Eleanor looked thoughtful; her aunt laid down her knitting, and said, in a tone of gentle seriousness, "Whose birth does Christmas commemorate, Ella?"

"Our Savior's, certainly, aunt."

"Yes," said her aunt. "And when and how was he born? In a stable! laid in a manger; thus born, that in all ages he might be known as the brother and friend of the poor. And surely, it seems but appropriate to commemorate his birthday by an especial remembrance of the lowly, the poor, the outcast, and distressed; and if Christ should come back to our city on a Christmas day, where should we think it most appropriate to his character to find him?

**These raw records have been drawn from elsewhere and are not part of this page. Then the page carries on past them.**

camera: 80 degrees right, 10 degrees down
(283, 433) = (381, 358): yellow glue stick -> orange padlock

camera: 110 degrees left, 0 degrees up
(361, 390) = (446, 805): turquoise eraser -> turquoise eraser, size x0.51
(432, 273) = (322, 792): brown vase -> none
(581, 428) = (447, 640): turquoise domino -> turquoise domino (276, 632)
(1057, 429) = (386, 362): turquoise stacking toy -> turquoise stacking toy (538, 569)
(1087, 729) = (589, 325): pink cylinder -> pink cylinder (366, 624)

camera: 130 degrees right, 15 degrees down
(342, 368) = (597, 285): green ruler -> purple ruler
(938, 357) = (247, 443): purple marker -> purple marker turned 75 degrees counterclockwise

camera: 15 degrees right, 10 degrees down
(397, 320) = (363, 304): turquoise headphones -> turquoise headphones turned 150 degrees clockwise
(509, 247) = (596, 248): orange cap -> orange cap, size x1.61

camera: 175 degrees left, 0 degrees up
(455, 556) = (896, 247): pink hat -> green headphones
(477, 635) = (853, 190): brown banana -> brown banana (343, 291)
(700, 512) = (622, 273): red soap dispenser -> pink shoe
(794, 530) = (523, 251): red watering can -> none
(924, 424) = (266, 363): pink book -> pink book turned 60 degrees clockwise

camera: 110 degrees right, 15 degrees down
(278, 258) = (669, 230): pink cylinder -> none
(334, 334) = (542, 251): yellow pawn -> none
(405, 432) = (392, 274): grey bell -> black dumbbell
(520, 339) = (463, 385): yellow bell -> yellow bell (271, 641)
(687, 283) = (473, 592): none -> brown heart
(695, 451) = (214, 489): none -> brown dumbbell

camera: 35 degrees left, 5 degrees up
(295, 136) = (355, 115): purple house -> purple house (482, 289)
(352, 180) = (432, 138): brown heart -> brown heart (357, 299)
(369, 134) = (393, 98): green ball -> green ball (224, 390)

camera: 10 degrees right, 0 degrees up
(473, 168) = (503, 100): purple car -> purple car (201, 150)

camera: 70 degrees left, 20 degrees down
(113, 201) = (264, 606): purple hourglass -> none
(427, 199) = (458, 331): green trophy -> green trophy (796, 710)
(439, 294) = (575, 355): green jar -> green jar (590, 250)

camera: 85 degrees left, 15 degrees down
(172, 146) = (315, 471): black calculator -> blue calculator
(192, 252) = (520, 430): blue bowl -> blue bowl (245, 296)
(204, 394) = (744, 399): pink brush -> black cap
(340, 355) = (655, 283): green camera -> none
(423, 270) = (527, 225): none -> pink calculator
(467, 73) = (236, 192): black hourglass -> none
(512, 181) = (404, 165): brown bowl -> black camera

Would he be carrying splendid gifts to splendid dwellings, or would he be gliding about in the cheerless haunts of the desolate, the poor, the forsaken, and the sorrowful?"

And here the conversation ended.

"What sort of Christmas presents is Ella buying?" said Cousin Tom, as the waiter handed in a portentous-looking package, which had been just rung in at the door.

"Let's open it," said saucy Will. "Upon my word, two great gray blanket shawls! These must be for you and me, Tom! And what's this? A great bolt of cotton flannel and gray yarn stockings!"

The door bell rang again, and the waiter brought in another bulky parcel, and deposited it on the marble-topped centre table.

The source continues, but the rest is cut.